Can you return each line of the data below word for word, omitting the pictures?

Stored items
(begin)
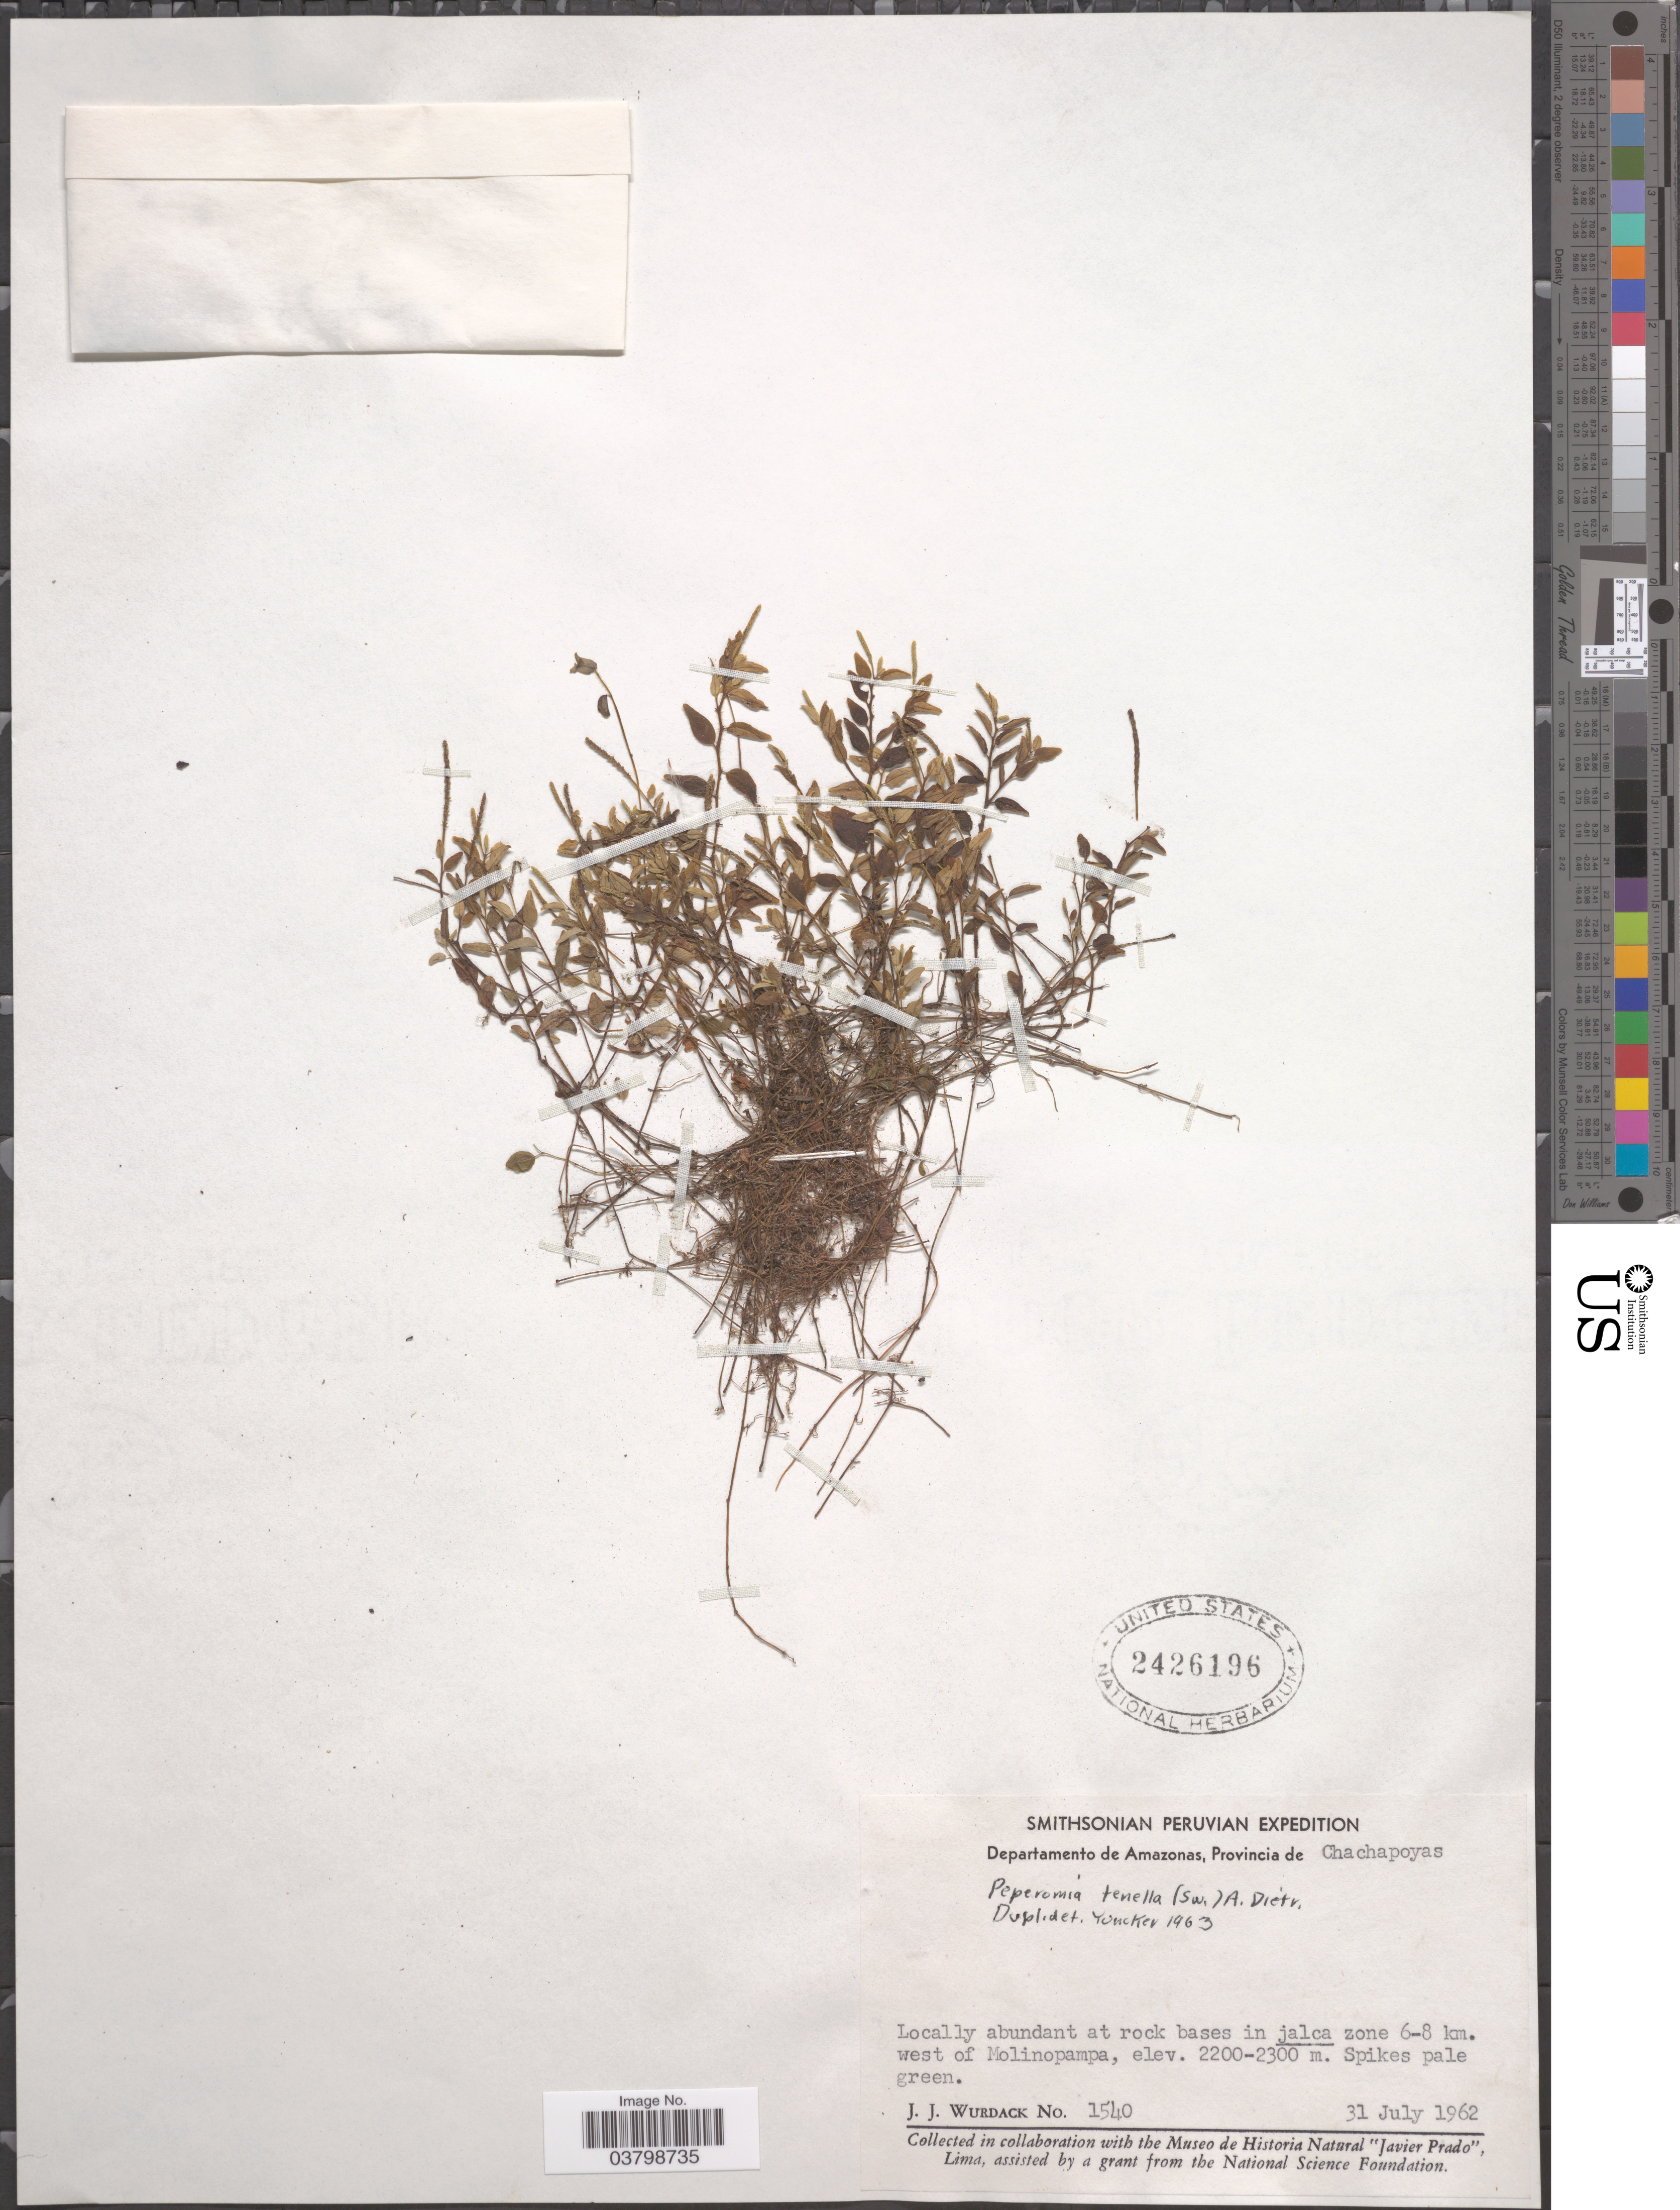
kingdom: Plantae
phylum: Tracheophyta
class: Magnoliopsida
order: Piperales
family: Piperaceae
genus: Peperomia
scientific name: Peperomia tenella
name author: (Sw.) A. Dietr.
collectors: J. J. Wurdack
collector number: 1540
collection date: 1962-07-31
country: Peru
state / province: Amazonas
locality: Departamento de Amazonas, Provincia de Chachapoyas. At rock bases in jalca zone 6-8 km. west of Molinopampa.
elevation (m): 2200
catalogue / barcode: US 2426196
(end)
Answer for the task →
kingdom: Plantae
phylum: Tracheophyta
class: Magnoliopsida
order: Piperales
family: Piperaceae
genus: Peperomia
scientific name: Peperomia tenella
name author: (Sw.) A. Dietr.
collectors: J. J. Wurdack
collector number: 1540
collection date: 1962-07-31
country: Peru
state / province: Amazonas
locality: Departamento de Amazonas, Provincia de Chachapoyas. At rock bases in jalca zone 6-8 km. west of Molinopampa.
elevation (m): 2200
catalogue / barcode: US 2426196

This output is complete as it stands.